> **DATA BELOW**:
++++++++++++++++++++

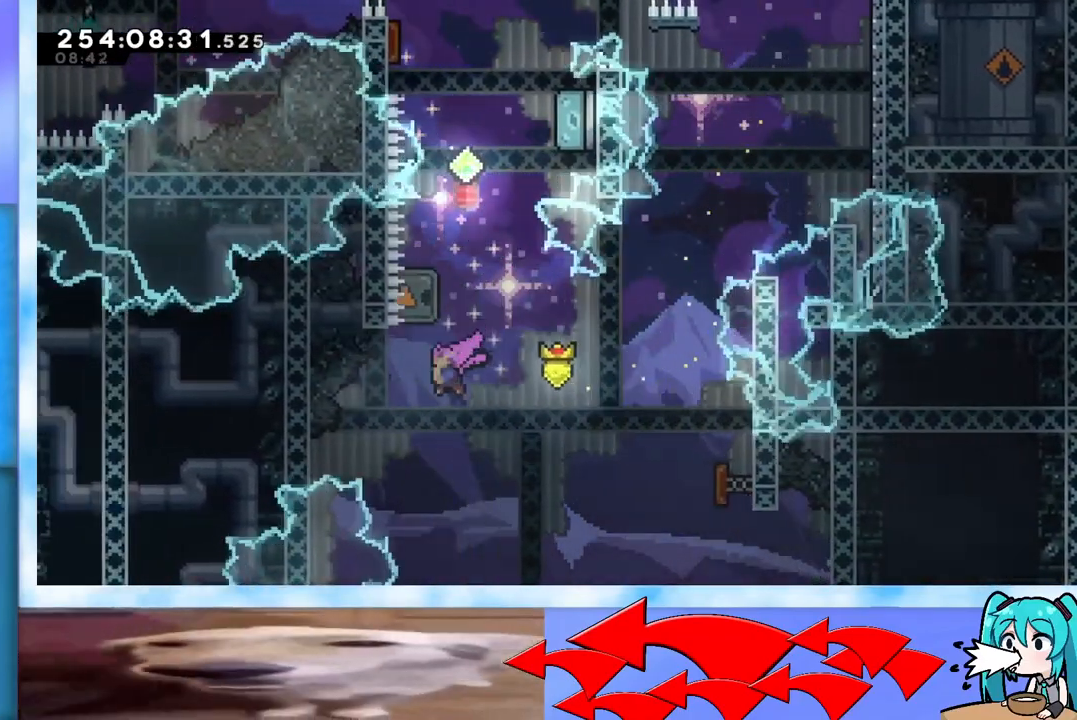
{"keys": ["grab", "right", "up"], "events": [[34, "dash", "down"], [134, "dash", "up"], [217, "grab", "down"], [468, "right", "down"]]}
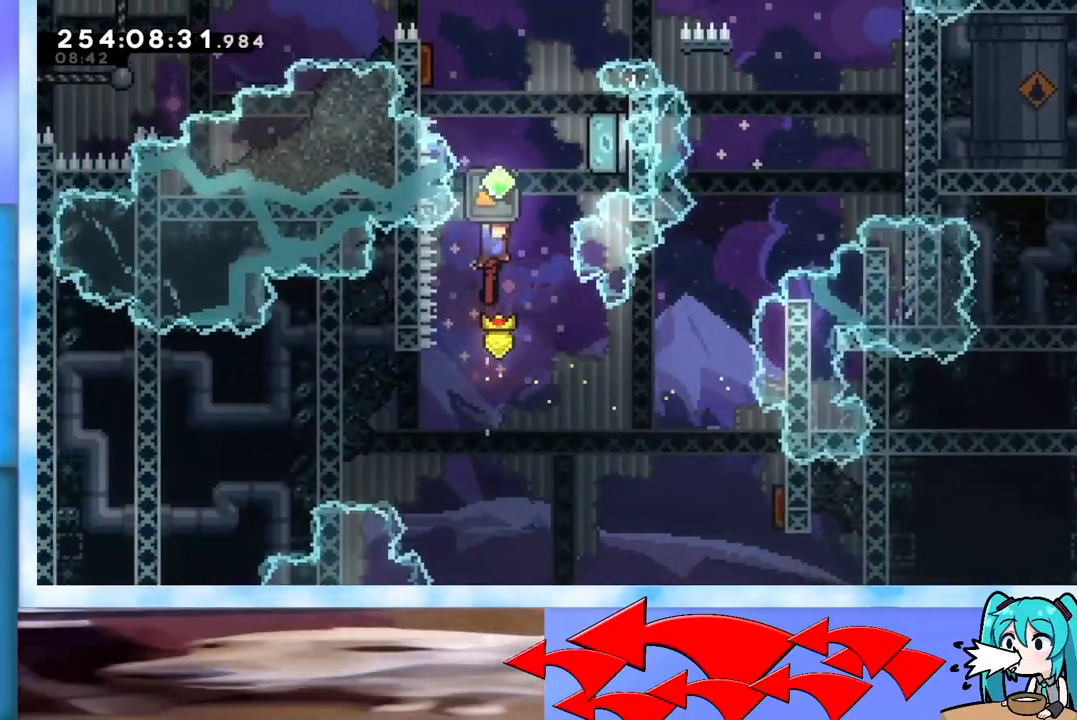
{"keys": ["dash", "up"], "events": [[50, "right", "up"], [150, "right", "down"], [250, "right", "up"], [300, "grab", "up"], [384, "dash", "down"]]}
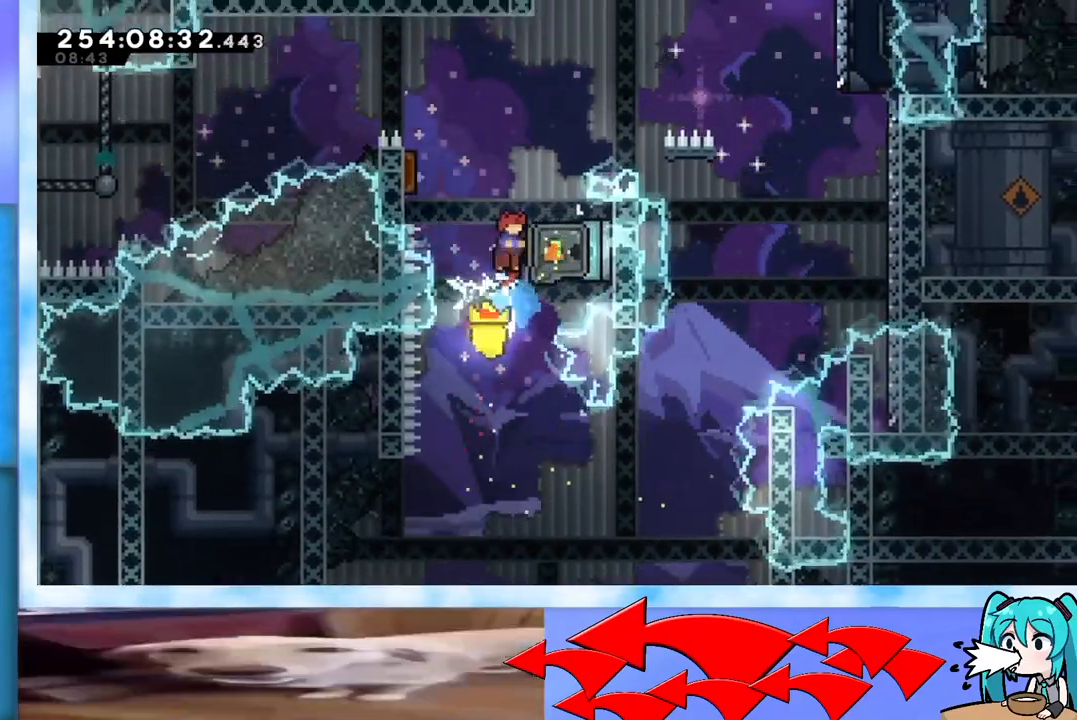
{"keys": ["right"], "events": [[67, "dash", "up"], [117, "left", "down"], [167, "up", "up"], [267, "left", "up"], [317, "left", "down"], [351, "dash", "down"], [451, "dash", "up"], [484, "left", "up"], [484, "right", "down"]]}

++++++++++++++++++++

> **WHAT YOU ARE ASKED TO DO**: Locate the lines above that contain "grab" and copy them.

> **TASK SOLUTION**:
{"keys": ["grab", "right", "up"], "events": [[34, "dash", "down"], [134, "dash", "up"], [217, "grab", "down"], [468, "right", "down"]]}
{"keys": ["dash", "up"], "events": [[50, "right", "up"], [150, "right", "down"], [250, "right", "up"], [300, "grab", "up"], [384, "dash", "down"]]}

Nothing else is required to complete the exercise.